Before the pandemic started, Cait Lamberton rented a dress for a gala through a Rent the Runway subscription. “And the dresses … stayed in the closet,” she said.

Like a lot of people, Lamberton, a marketing professor at the University of Pennsylvania’s Wharton business school, ended up canceling her subscription and hung on to the clothes.

“I felt like somebody who kept a library book for too long. I was like, ‘Oh, I’m so embarrassed to send this back,'” Lamberton said.

Keeping tabs on the products is one of the challenges of this business model, because “as part of those ‘reverse logistics,’ the company has to pay to have the clothes dry cleaned and sometimes repaired,” said Forrester analyst Sucharita Kodali.

Then there’s the trend toward casualwear.

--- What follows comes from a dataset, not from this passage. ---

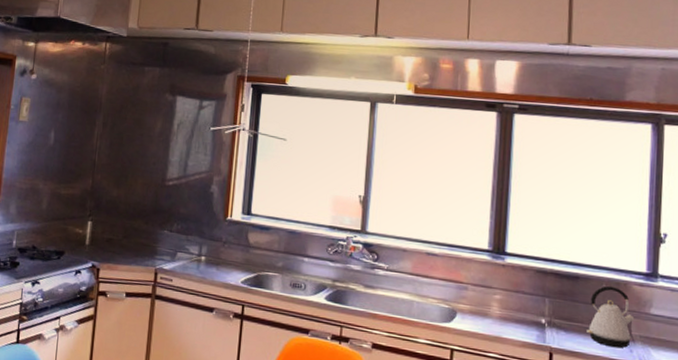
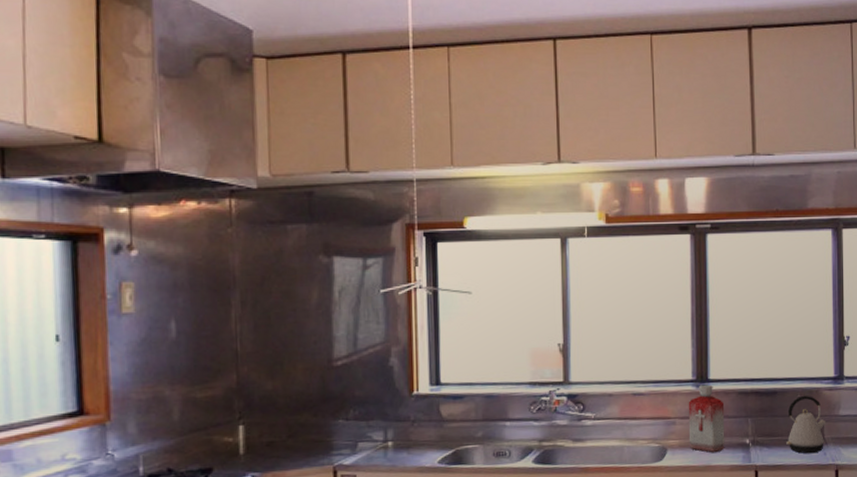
bottle: none [480,256,521,326] -> present [688,384,725,453]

Rent the Runway has mostly been geared toward dressy or business casual.

“We’re still not back to work,” Kodali said, “and I don’t know if we’re going to be back to work in the way that we were in 2019.”

With that in mind, Kodali added that it might be a difficult time for an IPO. But Wharton professor Lamberton said consumer surveys she’s done show people may be ready to dress up again.

“And what we’re finding is that when people think about reconnecting with those that they haven’t seen for a long time, they want to have been transformed,” she said.

Transformed, perhaps, by trying out designer brands.